Kuduz hastalığından korunmanın tek yolu aşıdır. Kuduz aşısı son derece koruyucudur. Aşılanma durumunu bilmediğiniz, sahipsiz her memeli hayvan ısırığında mutlaka aşı yaptırmak gerektiğini vurgulayan Dr. F. Gökçe Demir, şöyle devam etti:

“Aşı genellikle ısırıldıktan sonra yapılır. Bazen tırmalama sonrası da yapılabilir. Mesela hayvan patisini sürekli yalamıştır. Tükürüğünde olabileceği için. Kimlere koruma amaçlı yapılır? Devamlı bu hayvanlarla maruziyeti olan mesela hayvan bakıcıları, veterinerler, mağara araştırıcıları, belgesel çekicileri gibi sürekli hayvanlarla teması olanlara bu kez daha az da olsa ama iki yıl hatırlatıcı dozlar yapılarak sürekli yapılabilir.
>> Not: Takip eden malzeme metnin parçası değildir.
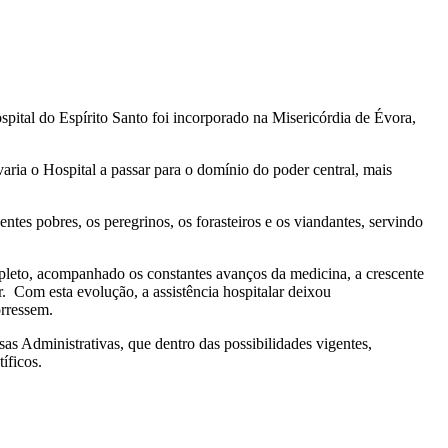
spital do Espírito Santo foi incorporado na Misericórdia de Évora,
aria o Hospital a passar para o domínio do poder central, mais
ntes pobres, os peregrinos, os forasteiros e os viandantes, servindo
mpleto, acompanhado os constantes avanços da medicina, a crescente
r. Com esta evolução, a assistência hospitalar deixou
orressem.
as Administrativas, que dentro das possibilidades vigentes,
tíficos.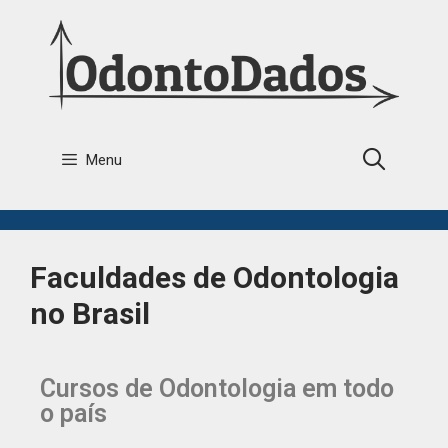
Menu
Faculdades de Odontologia
no Brasil
Cursos de Odontologia em todo
o país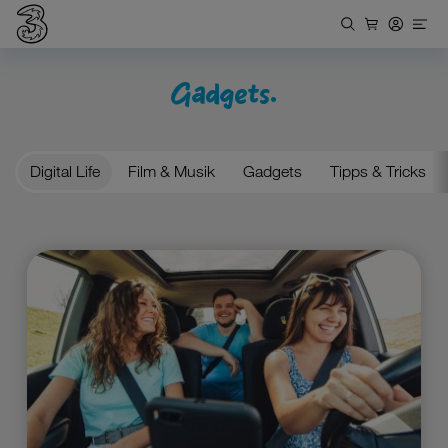
Gadgets.
Digital Life
Film & Musik
Gadgets
Tipps & Tricks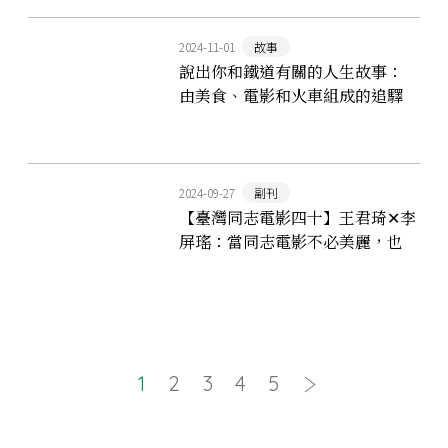
2024-11-01
故事
說出你和鐵道有關的人生故事：
由美食、電影和火車組成的追驛
之道
2024-09-27
副刊
【臺灣同志電影四十】王君琦✕李
屏瑤：當同志電影不必美麗，也
不再哀愁
1
2
3
4
5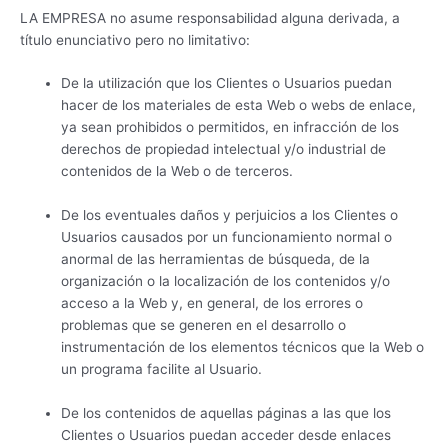
LA EMPRESA no asume responsabilidad alguna derivada, a
título enunciativo pero no limitativo:
De la utilización que los Clientes o Usuarios puedan
hacer de los materiales de esta Web o webs de enlace,
ya sean prohibidos o permitidos, en infracción de los
derechos de propiedad intelectual y/o industrial de
contenidos de la Web o de terceros.
De los eventuales daños y perjuicios a los Clientes o
Usuarios causados por un funcionamiento normal o
anormal de las herramientas de búsqueda, de la
organización o la localización de los contenidos y/o
acceso a la Web y, en general, de los errores o
problemas que se generen en el desarrollo o
instrumentación de los elementos técnicos que la Web o
un programa facilite al Usuario.
De los contenidos de aquellas páginas a las que los
Clientes o Usuarios puedan acceder desde enlaces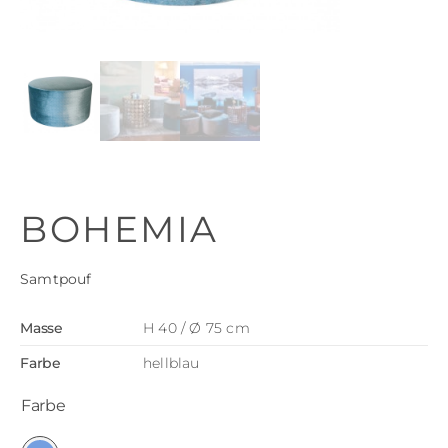
BOHEMIA
Samtpouf
Masse
H 40 / Ø 75 cm
Farbe
hellblau
Farbe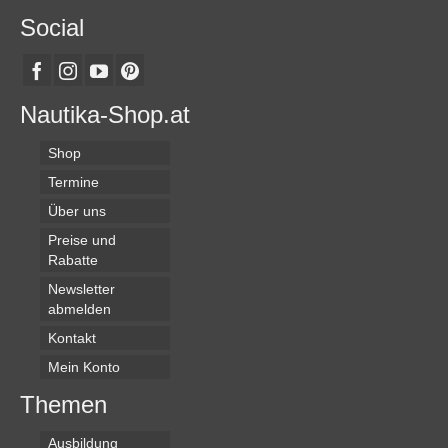
Social
Nautika-Shop.at
Shop
Termine
Über uns
Preise und
Rabatte
Newsletter
abmelden
Kontakt
Mein Konto
Themen
Ausbildung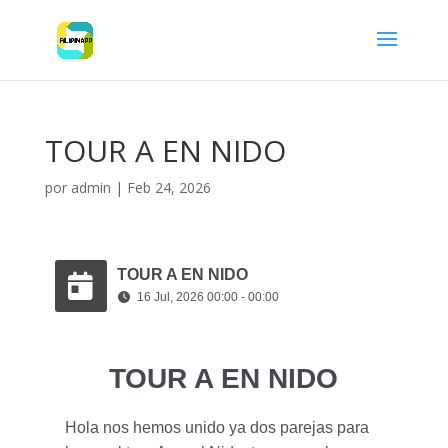
TOUR A EN NIDO
por
admin
|
Feb 24, 2026
TOUR A EN NIDO
16 Jul, 2026 00:00 - 00:00
TOUR A EN NIDO
Hola nos hemos unido ya dos parejas para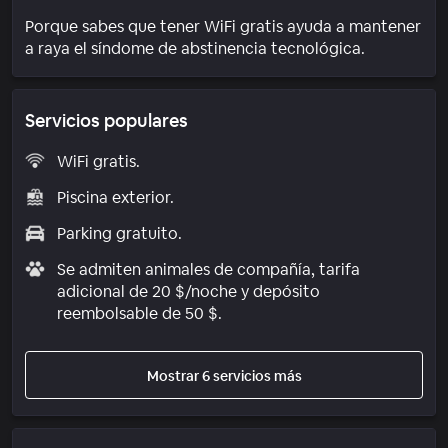
Porque sabes que tener WiFi gratis ayuda a mantener
a raya el síndome de abstinencia tecnológica.
Servicios populares
WiFi gratis.
Piscina exterior.
Parking gratuito.
Se admiten animales de compañía, tarifa
adicional de 20 $/noche y depósito
reembolsable de 50 $.
Mostrar 6 servicios más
Onun dışında sürekli yapılması gereken bir aşı değil.”

UZM.DR. FERİDE GÖKÇE DEMİR KİMDİR?

1979 doğumlu Uzm. Dr. Feride Gökçe Demir Kocaeli Üniversitesi Tıp Fakültesi mezunudur. Tıpta uzmanlık eğitimini İstanbul HAydarpaşa Numune Eğitim ve Araştırma Hastanesi'nde 2013 yılında tamamlamıştır. Yazmış olduğu makaleler ulusal ve uluslararası hakemli dergilerde yer verilmiştir.

İstanbul Florence Nightingale Hastanesi bünyesinde Enfeksiyon Hastalıkları ve Klinik Mikrobiyoloji bölümünde görev yapmaktadır.